Sen. Maggie Hassan (D-New Hampshire)

Sen. Maggie Hassan (D-New Hampshire)

“Patients should not be forced to pay higher bills just because their regular doctor’s office was purchased by a hospital,” said Senator Hassan. “Our bipartisan site-neutral payment framework demonstrates how we can significantly lower health care costs for seniors on Medicare – which in turn will save taxpayers billions of dollars. Our bipartisan framework would also make significant investments in rural and high-needs hospitals that serve their local communities.”

Destabilizing care?

The leader of the American Hospital Association (AHA) panned the plan.

“Simply put, this framework from Senators Hassan and Cassidy will limit and eliminate critical hospital-based care, resulting in increased wait times and decreased access to care for patients,” AHA Executive Vice President Stacey Hughes said in a statement. “It is irresponsible to think that clawing back up to $140 billion of Medicare spending for seniors won’t destabilize access to care.

“Rather than addressing the root causes driving physician acquisitions, this framework instead proposes dramatic and untenable Medicare cuts, reducing seniors’ access to critical hospital-based care,” Hughes said. “We urge Congress to address the true drivers of physician acquisitions, which include significant underpayments to providers and persistent delays and denials of care by commercial insurers.”

Policy options

The senators’ framework outlines two potential site-neutral reforms:

Establish site-neutral payments in off-campus hospital outpatient departments (HOPDs). The Bipartisan Budget Act of 2015 excluded some HOPDs that existed or were under construction at the time. If that provision were eliminated, it would extend site-neutral payment to hospital-owned sites away from a hospital’s main campus. The senators said this option would not have a substantial effect on overall revenues of rural and high-needs hospitals.

Establish site-neutral payments for common outpatient services. The U.S. Secretary of Health and Human Services would use four years of data to determine settings where procedures were most commonly performed, then set reimbursement rates accordingly.

Hospital investment

For the second option, Cassidy and Hassan proposed a hospital reinvestment mechanism for three designations of rural hospitals: sole community hospitals, low-volume hospitals, or Medicare-dependent hospitals. High-needs hospitals would be measured by variables such as percentage of total payer mix, total uncompensated care per bed or locations with high numbers of disaster declarations.

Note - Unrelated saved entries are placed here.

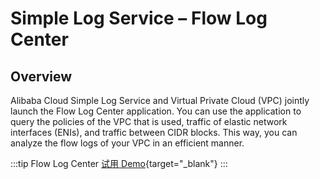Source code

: # Simple Log Service – Flow Log Center

## Overview

Alibaba Cloud Simple Log Service and Virtual Private Cloud (VPC) jointly launch the Flow Log Center application. You can use the application to query the policies of the VPC that is used, traffic of elastic network interfaces (ENIs), and traffic between CIDR blocks. This way, you can analyze the flow logs of your VPC in an efficient manner.

:::tip Flow Log Center
[试用 Demo](/playground/demo.html?dest=/lognext/app/flowlog/vpc-flowlog-demo/s7d5s02ji9%3Fresource=/flowlog/project/vpc-flowlog-demo/logstore/vpc-flowlog/dashboardtemplate/flowlog-overview){target="\_blank"}
:::
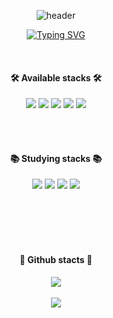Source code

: <div align="center">
  
  ![header](https://capsule-render.vercel.app/api?type=cylinder&color=0:feac5e,50:c779d0,100:4bc0c8&height=100&section=header&text=Hi!%20I'm%20SooJin!&fontColor=ffffff&fontSize=55&animation=fadeIn&fontAlignY=55)
</div>

<div align="center">

[![Typing SVG](https://readme-typing-svg.herokuapp.com/?color=f0f6fc&lines=👋Welcome+to+my+github👋&font=Acme&duration=5510&pause=1100&background=000000&size=31)](https://git.io/typing-svg)

</div>
<br/>

<div align="center">

####  🛠️ Available stacks 🛠️
<img src="https://img.shields.io/badge/C-A8B9CC?style=for-the-badge&logo=C&logoColor=white"/> <img src="https://img.shields.io/badge/MySQL-4479A1?style=for-the-badge&logo=MySQL&logoColor=white"/> <img src="https://img.shields.io/badge/Python-3776AB?style=for-the-badge&logo=Python&logoColor=white"/> <img src="https://img.shields.io/badge/HTML5-E34F26?style=for-the-badge&logo=Python&logoColor=white"/> <img src="https://img.shields.io/badge/Kali Linux-557C94?style=for-the-badge&logo=Kali Linux&logoColor=white"/> 


<br/>
</br>

#### :books: Studying stacks :books:
<img src="https://img.shields.io/badge/C-A8B9CC?style=for-the-badge&logo=C&logoColor=white"/> <img src="https://img.shields.io/badge/Linux-FCC624?style=for-the-badge&logo=Linux&logoColor=white"/> <img src="https://img.shields.io/badge/JAVA-007396?style=for-the-badge&logo=java&logoColor=white"> <img src="https://img.shields.io/badge/Spring Security-6DB33F?style=for-the-badge&logo=Spring Security&logoColor=white"/>

<br/>
</br>

<br/>
</br>

#### :gem: Github stacts :gem:
<img src="https://github-readme-stats.vercel.app/api/top-langs/?username=Variable-Jin&layout=compact&theme=tokyonight"><br><br>
<img src="https://github-readme-stats.vercel.app/api?username=Variable-Jin&show_icons=true&theme=tokyonight">

</div>
<!--
**usersoojin/usersoojin** is a ✨ _special_ ✨ repository because its `README.md` (this file) appears on your GitHub profile.

Here are some ideas to get you started:

- 🔭 I’m currently working on ...
- 🌱 I’m currently learning ...
- 👯 I’m looking to collaborate on ...
- 🤔 I’m looking for help with ...
- 💬 Ask me about ...
- 📫 How to reach me: ...
- 😄 Pronouns: ...
- ⚡ Fun fact: ...
-->
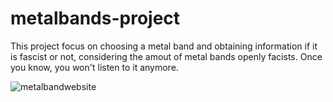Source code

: # metalbands-project

This project focus on choosing a metal band and obtaining information if it is fascist or not, considering the amout of metal bands openly facists. Once you know, you won't listen to it anymore.

![metalbandwebsite](https://user-images.githubusercontent.com/104357417/201236857-2a0481bd-96f9-4e0f-be00-c87fb5275dca.png)


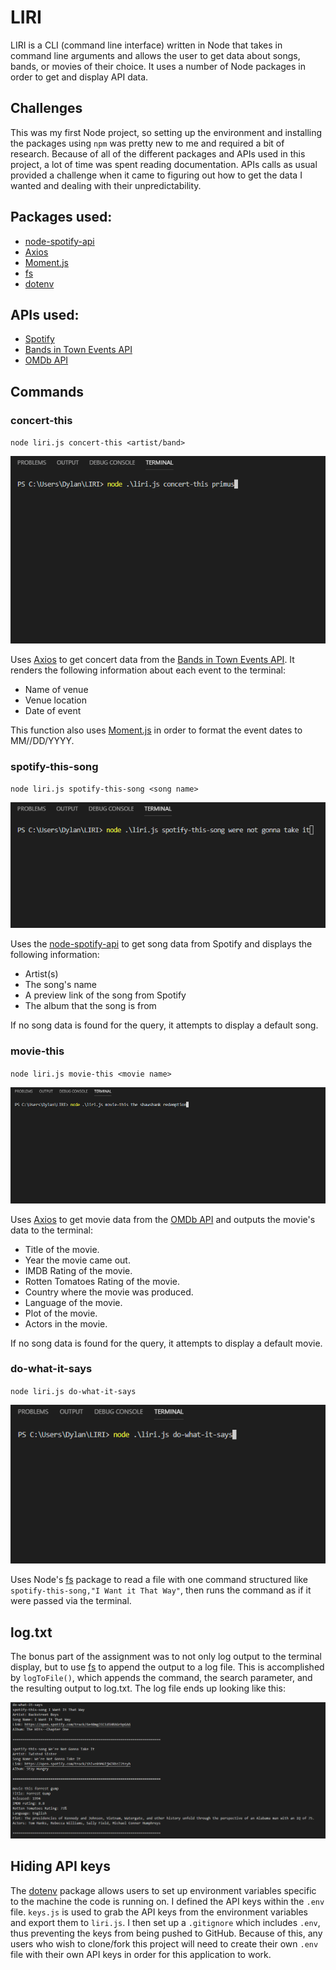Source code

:# LIRI
LIRI is a CLI (command line interface) written in Node that takes in command line arguments and allows the user to get data about songs, bands, or movies of their choice. It uses a number of Node packages in order to get and display API data.

## Challenges
This was my first Node project, so setting up the environment and installing the packages using `npm` was pretty new to me and required a bit of research. Because of all of the different packages and APIs used in this project, a lot of time was spent reading documentation. APIs calls as usual provided a challenge when it came to figuring out how to get the data I wanted and dealing with their unpredictability.

## Packages used: 
* [node-spotify-api](https://www.npmjs.com/package/node-spotify-api)
* [Axios](https://www.npmjs.com/package/axios)
* [Moment.js](https://www.npmjs.com/package/moment)
* [fs](https://nodejs.org/api/fs.html)
* [dotenv](https://www.npmjs.com/package/dotenv)

## APIs used:
* [Spotify](https://developer.spotify.com/documentation/web-api/)
* [Bands in Town Events API](https://manager.bandsintown.com/support/bandsintown-api)
* [OMDb API](http://www.omdbapi.com/)

## Commands

### concert-this
`node liri.js concert-this <artist/band>`

![concert-this](assets/images/concert-this.gif)

Uses [Axios](https://www.npmjs.com/package/axios) to get concert data from the [Bands in Town Events API](https://manager.bandsintown.com/support/bandsintown-api). It renders the following information about each event to the terminal:

* Name of venue
* Venue location
* Date of event

This function also uses [Moment.js](https://www.npmjs.com/package/moment) in order to format the event dates to MM//DD/YYYY.

### spotify-this-song
`node liri.js spotify-this-song <song name>`

![spotify-this-song](assets/images/spotify-this-song.gif)

Uses the [node-spotify-api](https://www.npmjs.com/package/node-spotify-api) to get song data from Spotify and displays the following information:

* Artist(s)
* The song's name
* A preview link of the song from Spotify
* The album that the song is from

If no song data is found for the query, it attempts to display a default song.

### movie-this
`node liri.js movie-this <movie name>`

![movie-this](assets/images/movie-this.gif)

Uses [Axios](https://www.npmjs.com/package/axios) to get movie data from the [OMDb API](http://www.omdbapi.com/) and outputs the movie's data to the terminal:

* Title of the movie.
* Year the movie came out.
* IMDB Rating of the movie.
* Rotten Tomatoes Rating of the movie.
* Country where the movie was produced.
* Language of the movie.
* Plot of the movie.
* Actors in the movie.

If no song data is found for the query, it attempts to display a default movie.

### do-what-it-says
`node liri.js do-what-it-says`

![do-what-it-says](assets/images/do-what-it-says.gif)

Uses Node's [fs](https://nodejs.org/api/fs.html) package to read a file with one command structured like `spotify-this-song,"I Want it That Way"`, then runs the command as if it were passed via the terminal.

## log.txt
The bonus part of the assignment was to not only log output to the terminal display, but to use [fs](https://nodejs.org/api/fs.html) to append the output to a log file. This is accomplished by `logToFile()`,
which appends the command, the search parameter, and the resulting output to log.txt. The log file ends up looking like this:

![log](assets/images/log.png)

## Hiding API keys
The [dotenv](https://www.npmjs.com/package/dotenv) package allows users to set up environment variables specific to the machine the code is running on. I defined the API keys within the `.env` file. `keys.js` is used to grab the API keys from the environment variables and export them to `liri.js`. I then set up a `.gitignore` which includes `.env`, thus preventing the keys from being pushed to GitHub. Because of this, any users who wish to clone/fork this project will need to create their own `.env` file with their own API keys in order for this application to work.

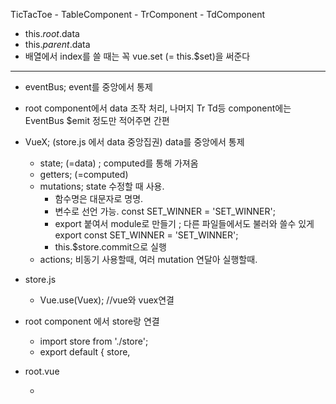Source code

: TicTacToe - TableComponent - TrComponent - TdComponent
- this.$root.$data
- this.$parent.$data
- 배열에서 index를 쓸 때는 꼭 vue.set (= this.$set)을 써준다
---
- eventBus; event를 중앙에서 통제
- root component에서 data 조작 처리, 나머지 Tr Td등 component에는 EventBus $emit 정도만 적어주면 간편
- VueX; (store.js 에서 data 중앙집권) data를 중앙에서 통제
  - state; (=data) ; computed를 통해 가져옴
  - getters; (=computed)
  - mutations; state 수정할 때 사용.
    - 함수명은 대문자로 명명.
    - 변수로 선언 가능. const SET_WINNER = 'SET_WINNER';
    - export 붙여서 module로 만들기 ; 다른 파일들에서도 불러와 쓸수 있게 export const SET_WINNER = 'SET_WINNER';
    - this.$store.commit으로 실행
  - actions; 비동기 사용할때, 여러 mutation 연달아 실행할때.

- store.js
  - Vue.use(Vuex); //vue와 vuex연결
- root component 에서 store랑 연결
  - import store from './store';
  -  export default {
    store,
- root.vue 
  - <template><component> component에 tag를 넣어주면 <slot>에서 해당 tag가 화면에 렌더링됨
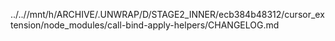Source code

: ../..//mnt/h/ARCHIVE/.UNWRAP/D/STAGE2_INNER/ecb384b48312/cursor_extension/node_modules/call-bind-apply-helpers/CHANGELOG.md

Medicare also could offer bonuses for hospitals that invest in services that are essential, but costly. Those could include trauma centers, obstetrics and neonatal intensive care units, burn units and emergency psychiatric services.

Accountable care scenarios

The senators also included two options for value-based reimbursement:

  • Hospitals in two-sided risk advanced alternative payment models could receive an increase in reimbursement, or higher capitated payment rate per member per month.
  • Rural and safety-net hospitals could enter new accountable care models, with Medicare spending benchmarks based on the time before enactment of site-neutral payments. The model would transition to two-sided risk and the benchmark would phase out in following years.

The senators’ plan included a rural and high needs hospital case study, and a table with estimated costs to patients and Medicare for a sample anesthetic injection at an independent physician’s office, a hospital-owned physician’s office, a HOPD and when a patient is admitted to the hospital. Currently, the hospital-owned doctor’s office, HOPD and admitted patient all collect a $644 facility fee for that procedure. Under a site-neutral payment policy that includes on-campus HOPDs, that facility fee would be eliminated for all cases except for when a patient is admitted.